En su columna del 27 de diciembre de 2019, la periodista Peniley Ramírez señala con base en estadísticas que desde 2006, cuando se anunció la llamada "Guerra contra el narco" de Calderón, más de 20 mil niños han sido asesinados.

Según los datos de incidencia que ella misma cita, 8 de cada 10 niños asesinados en el mismo período han muerto por arma de fuego.

 

Perdón que insista, pero junto con la pobreza y la desigualdad, la cultura de la violencia (como consecuencia misma de los dos primeros aspectos), inducida por el Estado, es la causa de que hoy un niño de 11 años y su profesora estén muertos en Torreón.

¡Qué fácil se ha vuelto para muchos niños y niñas jugar a emular los papeles de "los chingones", —como muchos han pintado a los narcotraficantes— y qué fácil se han vuelto para los padres aplaudir tales acciones sin inmutarse!

¿Hasta dónde se ha llegado que es fácil que un niño tome y utilice un arma de fuego?

Pero hay que ser claros, los menos culpables son los niños. Como niño y niña se aprende de lo que se ve, de lo que le es permitido conocer mientras crecen; pero si entre ver y conocer no hay nadie que sea capaz o tenga la voluntad de comunicarle y persuadirle sobre los comportamientos que son éticos (al menos en una visión aceptada en lo social) y los que no, entonces será fácil que aprendan y hagan suyas ciertas conductas que, al menos para ellos, no serán mal vistas.

Y cuando menos nos damos cuenta, ese niño o esa niña crecen bajo la sombra del abandono persuasivo, incapaces todavía de distinguir entre comportamientos erráticos y "cívicamente correctos". Luego, aquellos niños al convertirse en adultos harán de esto un ciclo generacional donde sus hijos y sus nietos replicarán lo que ellos hicieron al crecer.

 

El caso de Torreón, como el de Nuevo León hace tres años, donde son niños quienes deciden accionar un arma de fuego contra sus compañeros y profesores, es el llamado más enérgico que la niñez está haciendo a la sociedad y al gobierno. Es un grito claro de ¡basta, paren ya!

El futuro de una sociedad que aspira a la libertad y a la justicia sienta sus bases en primera instancia en las vidas nuevas, en la niñez. Si estamos descuidando de manera alarmante a la niñez, ¿qué podemos esperar del futuro? Quizá solo barbarie.

 

Andrés Manuel debe cambiar el discurso que criminaliza a la juventud y centrar sus acciones en políticas que protejan a los niños de ambientes violentos y potencialmente peligrosos para su desarrollo. Debe tomar en serio la lucha para que aquella tendencia alarmante de niños asesinados decrezca y, de paso, quitarse los prejuicios con los que juzga el origen de la violencia, que no es propiamente el consumo de drogas.

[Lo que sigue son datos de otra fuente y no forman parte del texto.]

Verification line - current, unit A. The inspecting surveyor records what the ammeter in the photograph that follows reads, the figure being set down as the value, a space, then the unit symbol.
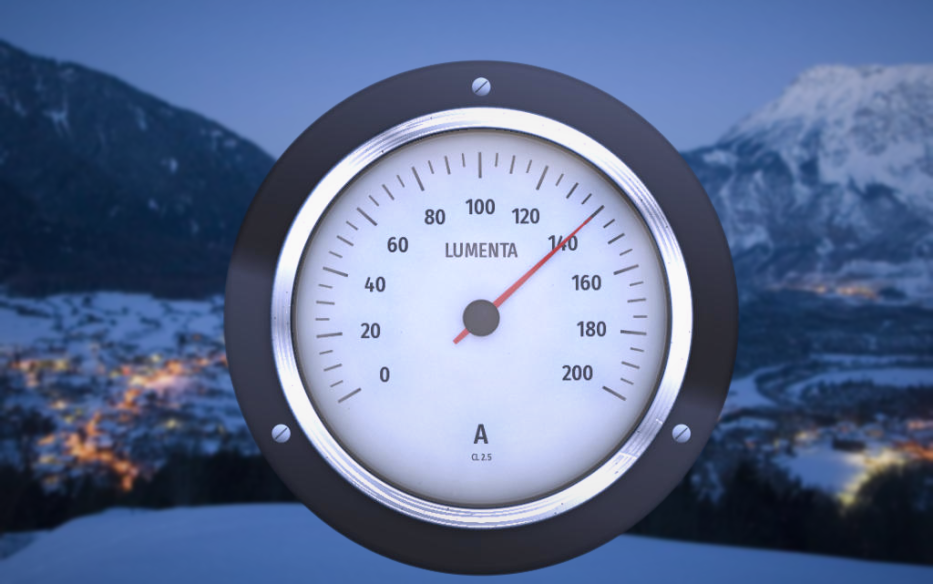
140 A
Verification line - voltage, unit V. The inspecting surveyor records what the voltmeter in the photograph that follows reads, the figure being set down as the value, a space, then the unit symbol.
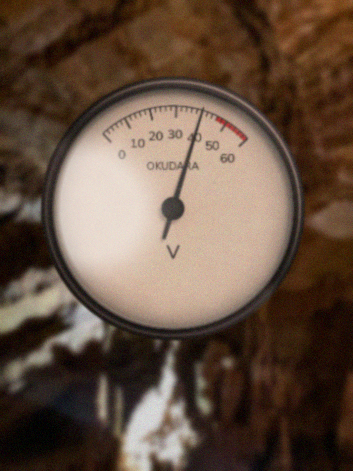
40 V
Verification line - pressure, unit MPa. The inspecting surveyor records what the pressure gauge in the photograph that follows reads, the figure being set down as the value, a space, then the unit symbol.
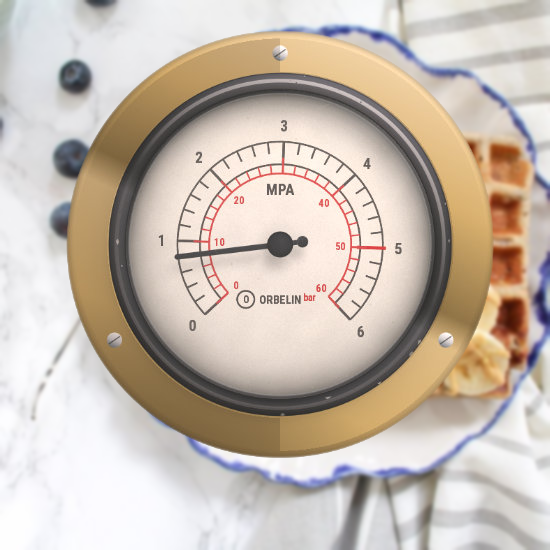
0.8 MPa
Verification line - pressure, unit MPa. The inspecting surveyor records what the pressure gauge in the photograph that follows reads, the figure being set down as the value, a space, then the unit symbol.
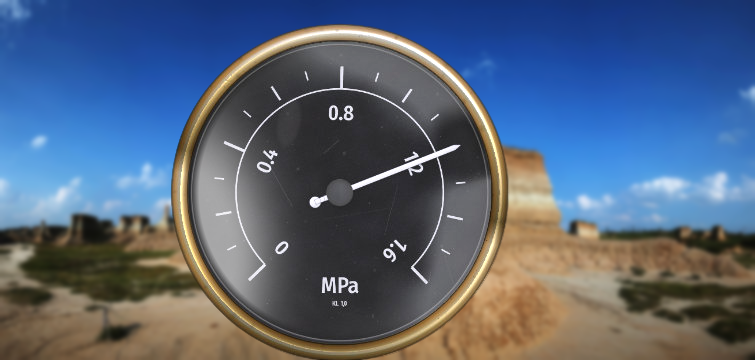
1.2 MPa
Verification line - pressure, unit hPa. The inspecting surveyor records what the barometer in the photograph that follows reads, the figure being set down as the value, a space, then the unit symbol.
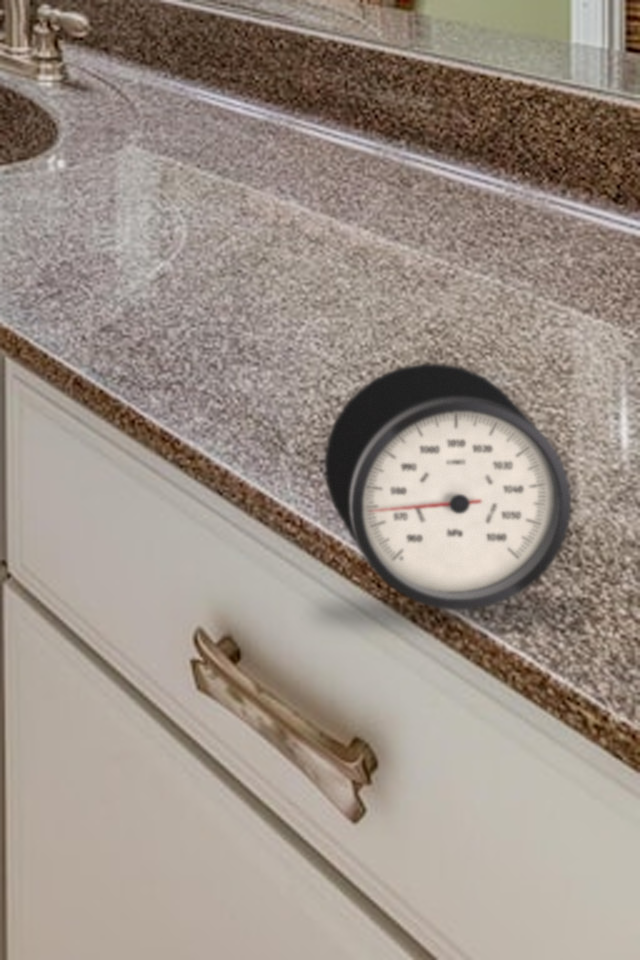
975 hPa
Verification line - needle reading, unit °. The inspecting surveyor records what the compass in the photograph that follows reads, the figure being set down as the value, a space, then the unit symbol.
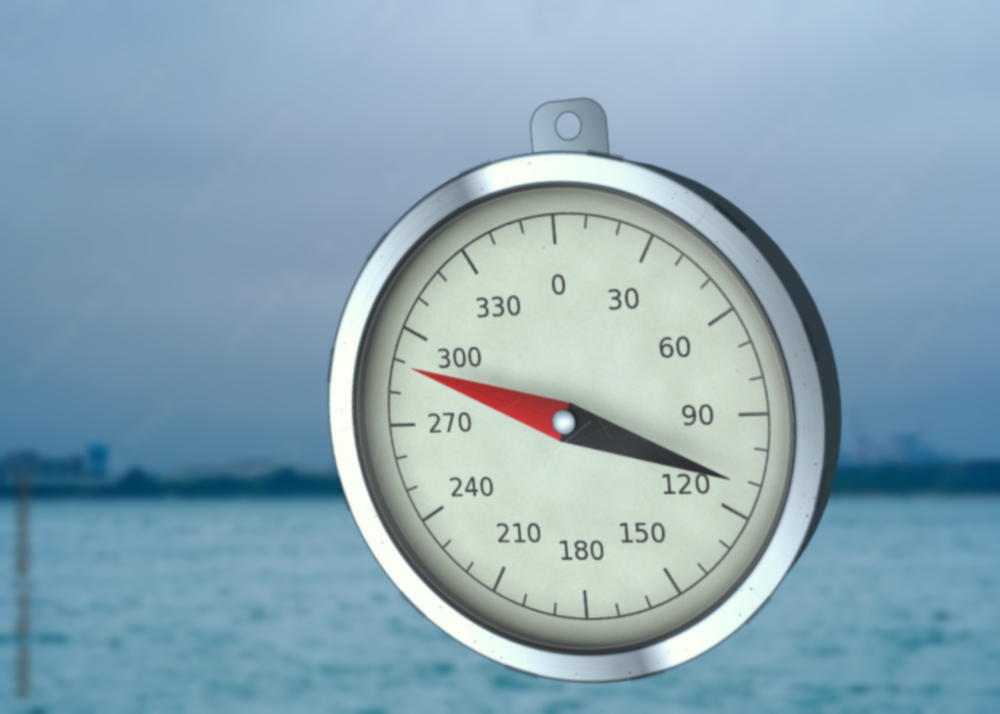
290 °
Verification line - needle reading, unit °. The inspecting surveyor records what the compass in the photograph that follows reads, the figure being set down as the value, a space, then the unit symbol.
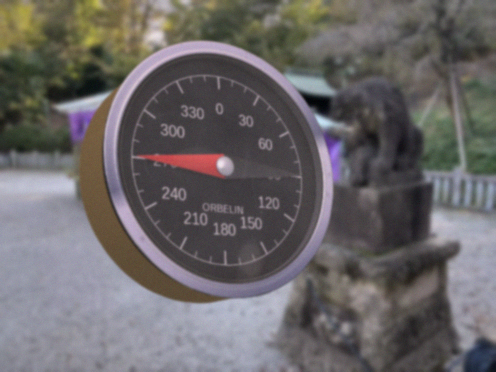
270 °
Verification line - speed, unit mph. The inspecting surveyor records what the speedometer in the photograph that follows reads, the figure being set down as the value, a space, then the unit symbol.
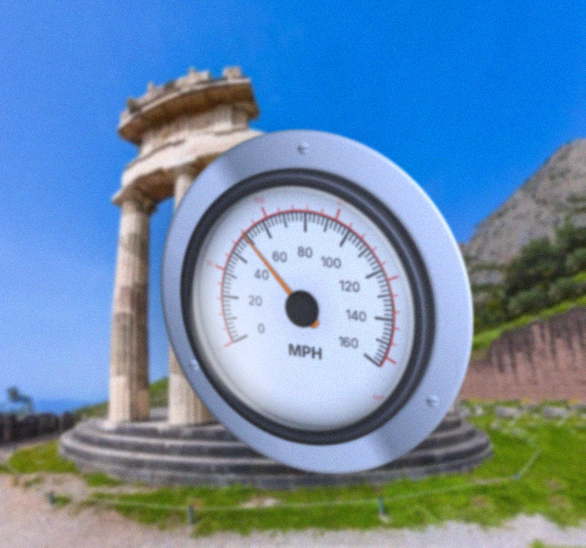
50 mph
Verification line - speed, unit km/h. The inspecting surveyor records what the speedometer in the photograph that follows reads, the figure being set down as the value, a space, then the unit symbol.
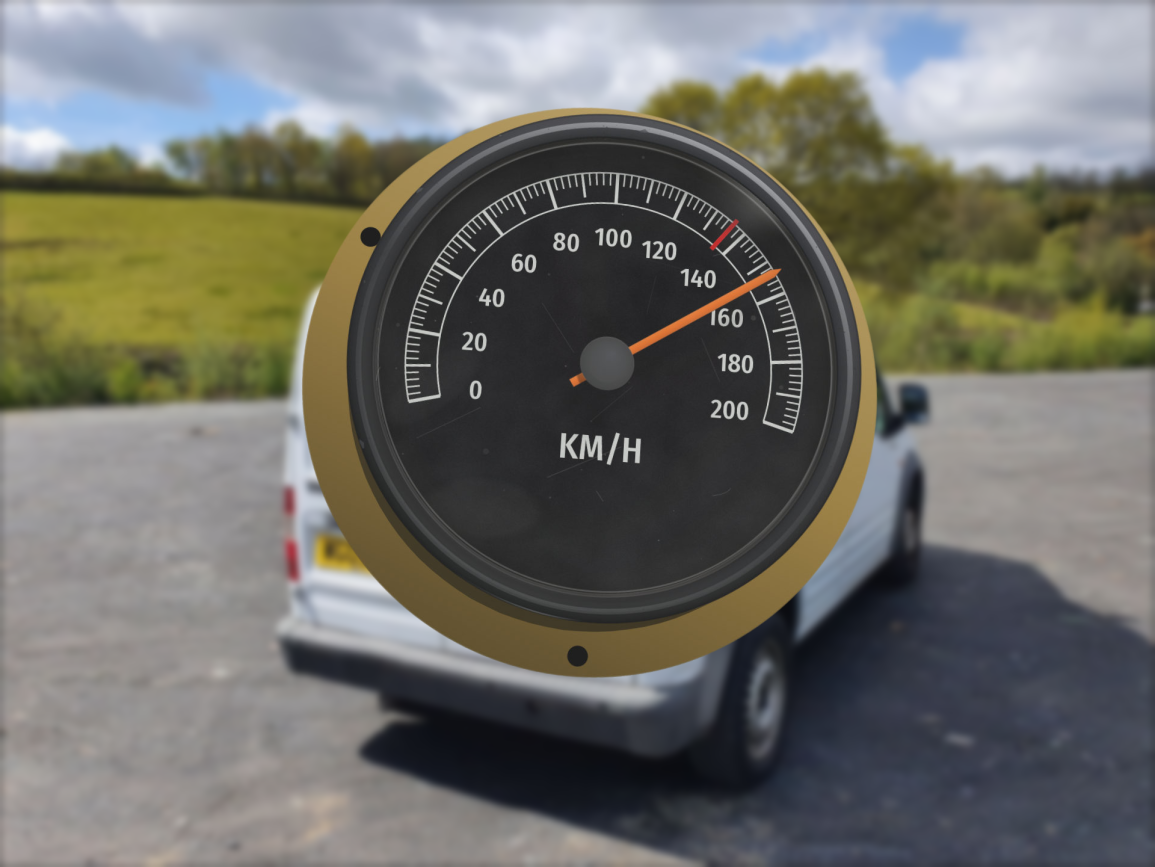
154 km/h
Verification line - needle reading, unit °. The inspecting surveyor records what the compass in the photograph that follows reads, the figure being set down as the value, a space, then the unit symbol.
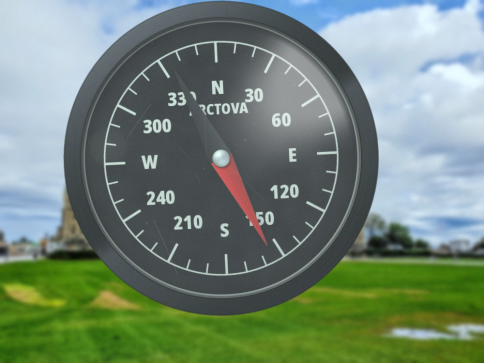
155 °
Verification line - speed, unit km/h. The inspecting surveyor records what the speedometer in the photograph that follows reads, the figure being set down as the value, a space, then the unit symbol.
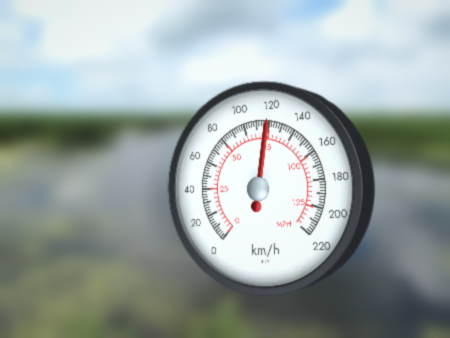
120 km/h
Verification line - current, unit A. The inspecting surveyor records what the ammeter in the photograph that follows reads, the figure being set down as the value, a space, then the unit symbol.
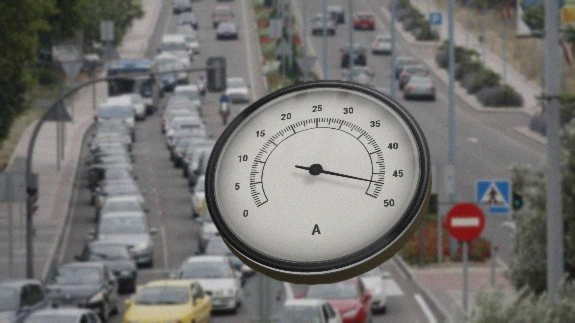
47.5 A
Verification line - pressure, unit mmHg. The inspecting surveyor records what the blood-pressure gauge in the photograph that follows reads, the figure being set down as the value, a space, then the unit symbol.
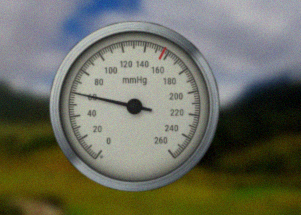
60 mmHg
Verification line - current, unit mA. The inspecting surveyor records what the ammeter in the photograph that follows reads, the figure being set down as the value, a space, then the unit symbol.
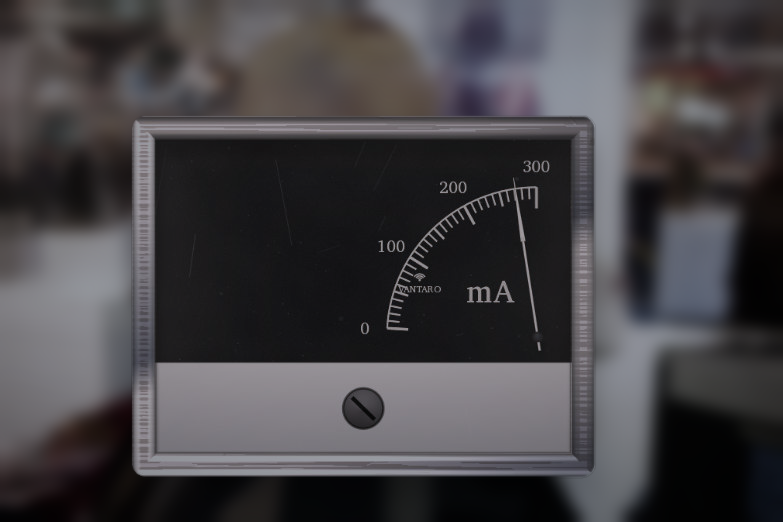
270 mA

Y no, el problema para nada son los videojuegos.

Y no, no habrá de resolverse el asunto con revisión de mochilas en las escuelas día con día No es tan sencillo como eso.

Si el presidente verdaderamente está convencido de que su gobierno representará un punto de inflexión en la vida pública de este país, debe saber que no logrará ningún cambio de manera estructural si su gestión descuida algo tan fundamental como la vida nacida. De nuestra parte, como sociedad, el reto es no mandar al basurero del olvido lo acontecido ayer, y hacer un esfuerzo mayor por no olvidar todos y cada uno de los casos donde el ser humano es deshumanizado. Dejemos de normalizar la violencia. Hoy duele mucho Torreón y duele mucho México.